In 1880, the orphanage was closed and she became one of the seven founding members of the Institute of the Missionary Sisters of the Sacred Heart of Jesus. She was sent to New York as a missionary, arriving on March 31, 1889, and obtained the permission of Archbishop Michael Corrigan to found an orphanage, the first of more than sixty institutions she founded in New York, Chicago, Seattle, and New Orleans, and in countries throughout South America and Europe.
She was naturalized an American citizen in 1909.
Mother Cabrini died of complications from malaria at Columbus Hospital in Chicago.

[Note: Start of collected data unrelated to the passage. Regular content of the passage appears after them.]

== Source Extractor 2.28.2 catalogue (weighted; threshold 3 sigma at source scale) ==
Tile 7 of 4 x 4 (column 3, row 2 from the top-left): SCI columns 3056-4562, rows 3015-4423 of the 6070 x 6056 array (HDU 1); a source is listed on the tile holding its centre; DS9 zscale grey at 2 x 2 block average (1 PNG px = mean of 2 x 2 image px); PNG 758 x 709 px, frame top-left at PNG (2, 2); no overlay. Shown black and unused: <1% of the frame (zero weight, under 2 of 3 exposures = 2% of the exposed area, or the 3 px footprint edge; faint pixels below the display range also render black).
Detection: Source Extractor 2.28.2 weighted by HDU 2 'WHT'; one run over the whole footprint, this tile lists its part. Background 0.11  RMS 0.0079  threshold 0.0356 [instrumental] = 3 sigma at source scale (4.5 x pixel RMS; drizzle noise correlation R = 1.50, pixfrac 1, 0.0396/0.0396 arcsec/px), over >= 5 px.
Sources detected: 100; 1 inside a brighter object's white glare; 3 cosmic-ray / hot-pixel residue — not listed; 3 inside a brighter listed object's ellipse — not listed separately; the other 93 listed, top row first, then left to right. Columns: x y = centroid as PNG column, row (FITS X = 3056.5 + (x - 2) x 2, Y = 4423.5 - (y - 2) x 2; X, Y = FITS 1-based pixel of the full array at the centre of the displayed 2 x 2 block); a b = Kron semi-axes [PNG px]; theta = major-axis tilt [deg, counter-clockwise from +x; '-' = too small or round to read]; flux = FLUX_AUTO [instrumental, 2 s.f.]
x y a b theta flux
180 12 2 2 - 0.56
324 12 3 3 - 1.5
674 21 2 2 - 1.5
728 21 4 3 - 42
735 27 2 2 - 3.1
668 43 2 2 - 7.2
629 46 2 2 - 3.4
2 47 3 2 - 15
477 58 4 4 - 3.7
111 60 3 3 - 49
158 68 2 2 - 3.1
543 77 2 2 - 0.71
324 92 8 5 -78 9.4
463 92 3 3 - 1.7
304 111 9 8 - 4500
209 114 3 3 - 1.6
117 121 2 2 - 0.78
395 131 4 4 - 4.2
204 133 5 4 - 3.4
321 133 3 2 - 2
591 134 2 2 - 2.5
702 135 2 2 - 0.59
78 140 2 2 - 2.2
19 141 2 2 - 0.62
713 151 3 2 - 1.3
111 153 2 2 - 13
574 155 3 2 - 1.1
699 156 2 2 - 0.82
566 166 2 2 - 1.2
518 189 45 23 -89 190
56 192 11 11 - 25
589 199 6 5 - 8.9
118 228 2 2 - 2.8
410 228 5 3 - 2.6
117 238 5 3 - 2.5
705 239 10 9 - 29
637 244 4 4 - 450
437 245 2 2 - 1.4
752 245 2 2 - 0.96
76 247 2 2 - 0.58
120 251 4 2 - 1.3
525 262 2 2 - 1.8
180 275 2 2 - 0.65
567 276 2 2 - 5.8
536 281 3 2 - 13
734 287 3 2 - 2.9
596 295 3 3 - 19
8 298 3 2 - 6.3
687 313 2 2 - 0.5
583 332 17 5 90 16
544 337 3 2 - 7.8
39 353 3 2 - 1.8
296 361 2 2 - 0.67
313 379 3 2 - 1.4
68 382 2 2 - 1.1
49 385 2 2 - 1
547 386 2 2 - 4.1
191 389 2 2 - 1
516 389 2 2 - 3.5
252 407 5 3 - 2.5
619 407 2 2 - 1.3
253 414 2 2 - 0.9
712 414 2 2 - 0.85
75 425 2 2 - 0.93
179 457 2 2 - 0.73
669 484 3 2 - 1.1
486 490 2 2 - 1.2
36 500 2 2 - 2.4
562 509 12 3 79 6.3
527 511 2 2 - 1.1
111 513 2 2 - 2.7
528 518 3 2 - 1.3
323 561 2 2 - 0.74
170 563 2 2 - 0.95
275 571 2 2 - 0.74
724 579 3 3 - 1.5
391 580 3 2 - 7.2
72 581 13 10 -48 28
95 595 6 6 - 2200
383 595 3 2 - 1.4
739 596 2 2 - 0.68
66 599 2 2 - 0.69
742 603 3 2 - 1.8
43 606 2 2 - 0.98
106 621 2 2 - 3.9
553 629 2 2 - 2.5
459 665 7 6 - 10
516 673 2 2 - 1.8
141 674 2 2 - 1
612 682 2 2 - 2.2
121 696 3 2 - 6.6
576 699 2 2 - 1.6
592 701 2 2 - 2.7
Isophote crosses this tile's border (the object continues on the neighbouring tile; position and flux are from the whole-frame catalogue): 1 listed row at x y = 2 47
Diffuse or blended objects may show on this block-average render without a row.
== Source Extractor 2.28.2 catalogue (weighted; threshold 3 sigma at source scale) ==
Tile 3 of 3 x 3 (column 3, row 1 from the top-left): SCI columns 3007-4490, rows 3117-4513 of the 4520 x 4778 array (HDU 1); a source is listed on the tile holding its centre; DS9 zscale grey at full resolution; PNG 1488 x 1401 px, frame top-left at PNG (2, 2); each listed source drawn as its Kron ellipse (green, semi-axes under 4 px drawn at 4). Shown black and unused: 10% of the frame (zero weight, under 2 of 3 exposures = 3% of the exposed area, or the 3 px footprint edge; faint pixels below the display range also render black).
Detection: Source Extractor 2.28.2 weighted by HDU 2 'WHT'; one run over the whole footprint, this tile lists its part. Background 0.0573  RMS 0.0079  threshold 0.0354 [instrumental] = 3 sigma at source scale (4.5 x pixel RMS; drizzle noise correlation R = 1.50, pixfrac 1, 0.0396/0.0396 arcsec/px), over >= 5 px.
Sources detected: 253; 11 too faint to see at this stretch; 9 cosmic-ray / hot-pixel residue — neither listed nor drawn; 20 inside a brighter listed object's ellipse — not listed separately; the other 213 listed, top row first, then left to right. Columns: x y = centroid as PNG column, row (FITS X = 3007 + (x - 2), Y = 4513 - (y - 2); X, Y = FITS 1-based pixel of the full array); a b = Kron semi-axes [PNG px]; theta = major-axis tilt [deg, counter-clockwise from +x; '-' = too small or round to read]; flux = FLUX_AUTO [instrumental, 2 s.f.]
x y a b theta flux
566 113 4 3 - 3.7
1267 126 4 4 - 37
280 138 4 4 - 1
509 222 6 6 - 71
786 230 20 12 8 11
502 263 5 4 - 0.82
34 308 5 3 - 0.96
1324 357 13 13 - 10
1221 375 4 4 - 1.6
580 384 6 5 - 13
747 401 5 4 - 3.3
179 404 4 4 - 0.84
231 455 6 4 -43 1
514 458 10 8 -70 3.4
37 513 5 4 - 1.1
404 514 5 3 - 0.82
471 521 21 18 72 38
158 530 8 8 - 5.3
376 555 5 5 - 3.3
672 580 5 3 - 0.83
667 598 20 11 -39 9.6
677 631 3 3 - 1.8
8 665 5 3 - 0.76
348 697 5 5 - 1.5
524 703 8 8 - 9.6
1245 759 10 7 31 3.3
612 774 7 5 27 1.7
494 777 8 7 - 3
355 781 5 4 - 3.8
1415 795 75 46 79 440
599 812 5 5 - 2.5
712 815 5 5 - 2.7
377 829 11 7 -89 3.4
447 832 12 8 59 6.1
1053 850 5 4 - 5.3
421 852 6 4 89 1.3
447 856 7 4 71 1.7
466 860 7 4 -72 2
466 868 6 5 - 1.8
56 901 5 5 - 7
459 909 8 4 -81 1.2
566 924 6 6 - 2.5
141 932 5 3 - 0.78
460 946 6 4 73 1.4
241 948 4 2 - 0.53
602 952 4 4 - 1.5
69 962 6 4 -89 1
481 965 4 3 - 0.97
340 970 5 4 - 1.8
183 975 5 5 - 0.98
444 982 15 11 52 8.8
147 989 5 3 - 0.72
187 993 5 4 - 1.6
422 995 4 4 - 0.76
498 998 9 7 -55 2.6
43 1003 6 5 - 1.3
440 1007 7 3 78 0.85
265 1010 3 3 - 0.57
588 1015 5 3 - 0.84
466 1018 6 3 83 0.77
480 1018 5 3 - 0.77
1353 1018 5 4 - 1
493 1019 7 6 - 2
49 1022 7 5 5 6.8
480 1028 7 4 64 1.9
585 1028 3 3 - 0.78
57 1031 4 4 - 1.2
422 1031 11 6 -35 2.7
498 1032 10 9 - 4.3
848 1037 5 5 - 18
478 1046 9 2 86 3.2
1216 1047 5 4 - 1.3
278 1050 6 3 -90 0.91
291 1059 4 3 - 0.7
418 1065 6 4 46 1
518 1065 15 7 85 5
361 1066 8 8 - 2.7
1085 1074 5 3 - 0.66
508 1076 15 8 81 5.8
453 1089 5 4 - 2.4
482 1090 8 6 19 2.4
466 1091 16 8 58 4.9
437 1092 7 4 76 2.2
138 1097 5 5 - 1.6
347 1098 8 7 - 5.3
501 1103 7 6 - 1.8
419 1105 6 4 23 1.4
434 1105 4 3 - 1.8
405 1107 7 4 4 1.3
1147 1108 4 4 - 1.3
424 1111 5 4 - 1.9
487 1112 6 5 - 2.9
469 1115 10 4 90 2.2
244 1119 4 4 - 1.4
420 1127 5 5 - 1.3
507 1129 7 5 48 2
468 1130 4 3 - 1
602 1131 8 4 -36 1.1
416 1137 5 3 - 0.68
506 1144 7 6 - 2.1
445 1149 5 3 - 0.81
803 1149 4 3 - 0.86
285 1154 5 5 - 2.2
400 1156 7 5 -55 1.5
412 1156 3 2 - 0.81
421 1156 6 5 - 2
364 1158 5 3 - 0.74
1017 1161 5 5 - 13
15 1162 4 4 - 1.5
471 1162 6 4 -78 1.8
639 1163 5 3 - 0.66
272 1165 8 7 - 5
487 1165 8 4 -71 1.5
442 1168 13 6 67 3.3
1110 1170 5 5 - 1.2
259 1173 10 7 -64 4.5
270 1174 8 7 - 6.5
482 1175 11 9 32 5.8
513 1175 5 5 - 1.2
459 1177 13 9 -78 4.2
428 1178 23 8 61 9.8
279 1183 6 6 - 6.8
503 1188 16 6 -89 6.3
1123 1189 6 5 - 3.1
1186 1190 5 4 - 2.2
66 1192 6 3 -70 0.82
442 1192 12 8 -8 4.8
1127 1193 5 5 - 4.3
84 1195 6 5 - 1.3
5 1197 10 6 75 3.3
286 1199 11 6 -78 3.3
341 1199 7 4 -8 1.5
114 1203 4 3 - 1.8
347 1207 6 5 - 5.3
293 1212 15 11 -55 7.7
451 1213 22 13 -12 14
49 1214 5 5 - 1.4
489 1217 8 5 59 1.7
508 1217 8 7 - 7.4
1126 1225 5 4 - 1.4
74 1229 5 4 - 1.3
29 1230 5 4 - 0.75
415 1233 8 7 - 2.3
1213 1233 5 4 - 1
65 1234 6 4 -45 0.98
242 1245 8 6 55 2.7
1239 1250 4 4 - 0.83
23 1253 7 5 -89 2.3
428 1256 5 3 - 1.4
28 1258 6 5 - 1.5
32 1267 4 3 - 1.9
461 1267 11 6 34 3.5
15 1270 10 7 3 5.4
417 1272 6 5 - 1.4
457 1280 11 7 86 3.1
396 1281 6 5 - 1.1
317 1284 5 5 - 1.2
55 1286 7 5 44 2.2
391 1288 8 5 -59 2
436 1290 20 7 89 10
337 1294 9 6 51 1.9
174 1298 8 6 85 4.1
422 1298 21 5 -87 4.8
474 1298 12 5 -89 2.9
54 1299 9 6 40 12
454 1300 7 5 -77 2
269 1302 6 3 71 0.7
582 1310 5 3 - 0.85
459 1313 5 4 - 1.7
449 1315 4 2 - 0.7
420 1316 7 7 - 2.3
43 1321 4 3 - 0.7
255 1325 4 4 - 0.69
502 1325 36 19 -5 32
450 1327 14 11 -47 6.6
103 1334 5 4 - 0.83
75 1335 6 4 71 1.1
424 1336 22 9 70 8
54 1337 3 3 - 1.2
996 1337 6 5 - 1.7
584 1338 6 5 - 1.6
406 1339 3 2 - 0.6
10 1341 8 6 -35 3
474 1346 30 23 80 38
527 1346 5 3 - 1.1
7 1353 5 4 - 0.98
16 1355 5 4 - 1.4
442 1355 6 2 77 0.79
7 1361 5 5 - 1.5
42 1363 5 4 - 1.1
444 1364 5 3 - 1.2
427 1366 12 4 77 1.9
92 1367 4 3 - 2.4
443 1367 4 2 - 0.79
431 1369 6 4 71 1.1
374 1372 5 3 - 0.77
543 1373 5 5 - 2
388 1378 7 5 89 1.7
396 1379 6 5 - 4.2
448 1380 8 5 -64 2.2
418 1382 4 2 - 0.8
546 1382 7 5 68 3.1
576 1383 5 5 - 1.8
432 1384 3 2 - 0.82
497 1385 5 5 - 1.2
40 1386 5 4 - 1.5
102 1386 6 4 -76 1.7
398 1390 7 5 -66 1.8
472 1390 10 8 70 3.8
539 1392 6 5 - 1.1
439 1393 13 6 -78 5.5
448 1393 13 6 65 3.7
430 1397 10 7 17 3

Her remains are enshrined in Mother Cabrini High School at 701 Fort Washington Avenue in Manhattan, New York.
She was beatified on November 13, 1938 and canonized on July 7, 1946 by Pope Pius XII. St. Frances Xavier Cabrini is the patron saint of immigrants. Her beatification miracle involved the restoration of sight to a child who had been blinded by excess silver nitrate in the eyes. Her canonization miracle involved the healing of a terminally ill nun.